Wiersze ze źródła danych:
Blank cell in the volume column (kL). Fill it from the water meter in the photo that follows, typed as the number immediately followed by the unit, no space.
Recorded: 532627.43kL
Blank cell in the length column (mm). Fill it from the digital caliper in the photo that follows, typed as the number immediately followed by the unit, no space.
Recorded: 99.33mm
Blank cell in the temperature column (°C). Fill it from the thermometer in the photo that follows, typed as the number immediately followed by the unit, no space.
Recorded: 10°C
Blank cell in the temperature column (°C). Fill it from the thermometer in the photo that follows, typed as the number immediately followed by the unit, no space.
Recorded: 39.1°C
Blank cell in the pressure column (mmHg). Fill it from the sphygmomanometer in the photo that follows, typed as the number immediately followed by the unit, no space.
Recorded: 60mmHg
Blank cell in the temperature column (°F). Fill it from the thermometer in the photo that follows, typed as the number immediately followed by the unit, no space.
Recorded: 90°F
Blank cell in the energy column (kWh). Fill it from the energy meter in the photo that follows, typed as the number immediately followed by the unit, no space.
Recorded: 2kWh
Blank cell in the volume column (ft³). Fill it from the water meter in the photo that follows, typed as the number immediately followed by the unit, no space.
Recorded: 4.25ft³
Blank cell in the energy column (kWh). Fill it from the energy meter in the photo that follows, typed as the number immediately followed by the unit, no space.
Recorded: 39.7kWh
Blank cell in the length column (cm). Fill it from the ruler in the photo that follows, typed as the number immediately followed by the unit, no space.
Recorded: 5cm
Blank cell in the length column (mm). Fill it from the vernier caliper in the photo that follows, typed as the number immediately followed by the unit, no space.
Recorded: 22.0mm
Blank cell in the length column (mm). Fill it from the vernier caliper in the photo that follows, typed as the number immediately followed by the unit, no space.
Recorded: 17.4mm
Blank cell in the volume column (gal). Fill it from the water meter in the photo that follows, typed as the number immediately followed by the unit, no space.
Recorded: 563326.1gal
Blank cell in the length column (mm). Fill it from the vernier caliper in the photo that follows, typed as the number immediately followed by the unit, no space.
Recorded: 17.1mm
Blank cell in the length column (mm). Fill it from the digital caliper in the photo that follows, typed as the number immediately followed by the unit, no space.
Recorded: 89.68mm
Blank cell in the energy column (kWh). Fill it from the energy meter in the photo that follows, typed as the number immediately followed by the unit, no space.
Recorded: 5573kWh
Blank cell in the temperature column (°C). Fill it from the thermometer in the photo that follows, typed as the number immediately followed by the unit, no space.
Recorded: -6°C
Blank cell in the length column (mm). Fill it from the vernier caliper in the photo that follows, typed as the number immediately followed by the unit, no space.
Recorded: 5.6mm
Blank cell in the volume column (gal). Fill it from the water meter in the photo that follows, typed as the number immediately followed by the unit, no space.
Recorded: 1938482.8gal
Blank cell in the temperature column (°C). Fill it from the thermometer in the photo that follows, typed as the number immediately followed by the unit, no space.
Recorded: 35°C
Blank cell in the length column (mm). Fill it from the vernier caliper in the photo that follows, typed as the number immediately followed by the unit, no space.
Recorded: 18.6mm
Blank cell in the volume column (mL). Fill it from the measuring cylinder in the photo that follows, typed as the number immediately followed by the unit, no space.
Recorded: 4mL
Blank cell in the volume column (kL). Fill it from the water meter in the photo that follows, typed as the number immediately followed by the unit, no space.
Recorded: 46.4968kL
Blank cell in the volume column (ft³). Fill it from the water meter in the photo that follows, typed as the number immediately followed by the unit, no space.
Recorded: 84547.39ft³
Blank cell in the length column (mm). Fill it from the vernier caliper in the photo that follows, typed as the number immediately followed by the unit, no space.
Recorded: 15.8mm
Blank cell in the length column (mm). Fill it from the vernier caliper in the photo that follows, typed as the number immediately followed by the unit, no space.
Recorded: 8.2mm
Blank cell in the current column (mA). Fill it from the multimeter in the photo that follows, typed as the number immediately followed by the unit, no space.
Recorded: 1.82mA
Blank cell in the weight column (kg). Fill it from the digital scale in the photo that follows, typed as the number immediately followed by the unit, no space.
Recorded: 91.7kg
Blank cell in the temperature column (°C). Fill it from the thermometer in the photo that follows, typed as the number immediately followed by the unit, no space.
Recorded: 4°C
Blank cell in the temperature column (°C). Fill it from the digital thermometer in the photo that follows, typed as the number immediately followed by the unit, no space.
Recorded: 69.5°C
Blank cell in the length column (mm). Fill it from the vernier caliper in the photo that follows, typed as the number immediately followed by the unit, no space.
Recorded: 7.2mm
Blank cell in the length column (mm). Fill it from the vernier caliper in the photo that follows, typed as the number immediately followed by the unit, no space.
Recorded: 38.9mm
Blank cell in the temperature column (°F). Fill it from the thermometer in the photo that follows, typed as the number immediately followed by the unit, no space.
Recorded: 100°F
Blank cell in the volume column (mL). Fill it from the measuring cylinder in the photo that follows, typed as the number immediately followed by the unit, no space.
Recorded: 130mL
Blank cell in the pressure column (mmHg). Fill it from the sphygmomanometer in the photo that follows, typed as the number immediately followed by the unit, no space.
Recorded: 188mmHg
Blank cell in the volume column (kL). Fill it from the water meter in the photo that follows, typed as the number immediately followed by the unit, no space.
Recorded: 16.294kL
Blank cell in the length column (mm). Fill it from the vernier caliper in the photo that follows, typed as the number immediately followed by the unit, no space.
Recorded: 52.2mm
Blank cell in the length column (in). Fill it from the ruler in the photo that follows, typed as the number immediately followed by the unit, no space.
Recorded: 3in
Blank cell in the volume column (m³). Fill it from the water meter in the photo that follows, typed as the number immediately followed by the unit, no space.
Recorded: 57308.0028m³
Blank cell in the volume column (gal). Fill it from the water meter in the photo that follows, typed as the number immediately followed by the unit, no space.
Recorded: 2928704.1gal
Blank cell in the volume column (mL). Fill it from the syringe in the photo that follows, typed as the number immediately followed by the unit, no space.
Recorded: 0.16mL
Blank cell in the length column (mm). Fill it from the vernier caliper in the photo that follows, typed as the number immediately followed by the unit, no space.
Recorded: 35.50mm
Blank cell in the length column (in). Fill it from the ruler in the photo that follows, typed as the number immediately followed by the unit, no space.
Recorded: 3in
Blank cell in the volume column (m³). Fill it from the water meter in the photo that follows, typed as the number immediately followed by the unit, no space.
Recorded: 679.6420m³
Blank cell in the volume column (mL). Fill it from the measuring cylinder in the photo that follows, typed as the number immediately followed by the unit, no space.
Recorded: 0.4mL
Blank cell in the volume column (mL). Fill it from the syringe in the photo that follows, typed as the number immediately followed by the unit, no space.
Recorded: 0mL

§ **Cel zadania**
Zamień „water meter” na „flow meter” we wszystkich wierszach od samego początku aż po wiersz zawierający „Recorded: 5cm” włącznie. Podaj te wiersze ponownie, poza tą zmianą bez żadnych innych poprawek.

§ **Miejsce na odpowiedź**
Blank cell in the volume column (kL). Fill it from the flow meter in the photo that follows, typed as the number immediately followed by the unit, no space.
Recorded: 532627.43kL
Blank cell in the length column (mm). Fill it from the digital caliper in the photo that follows, typed as the number immediately followed by the unit, no space.
Recorded: 99.33mm
Blank cell in the temperature column (°C). Fill it from the thermometer in the photo that follows, typed as the number immediately followed by the unit, no space.
Recorded: 10°C
Blank cell in the temperature column (°C). Fill it from the thermometer in the photo that follows, typed as the number immediately followed by the unit, no space.
Recorded: 39.1°C
Blank cell in the pressure column (mmHg). Fill it from the sphygmomanometer in the photo that follows, typed as the number immediately followed by the unit, no space.
Recorded: 60mmHg
Blank cell in the temperature column (°F). Fill it from the thermometer in the photo that follows, typed as the number immediately followed by the unit, no space.
Recorded: 90°F
Blank cell in the energy column (kWh). Fill it from the energy meter in the photo that follows, typed as the number immediately followed by the unit, no space.
Recorded: 2kWh
Blank cell in the volume column (ft³). Fill it from the flow meter in the photo that follows, typed as the number immediately followed by the unit, no space.
Recorded: 4.25ft³
Blank cell in the energy column (kWh). Fill it from the energy meter in the photo that follows, typed as the number immediately followed by the unit, no space.
Recorded: 39.7kWh
Blank cell in the length column (cm). Fill it from the ruler in the photo that follows, typed as the number immediately followed by the unit, no space.
Recorded: 5cm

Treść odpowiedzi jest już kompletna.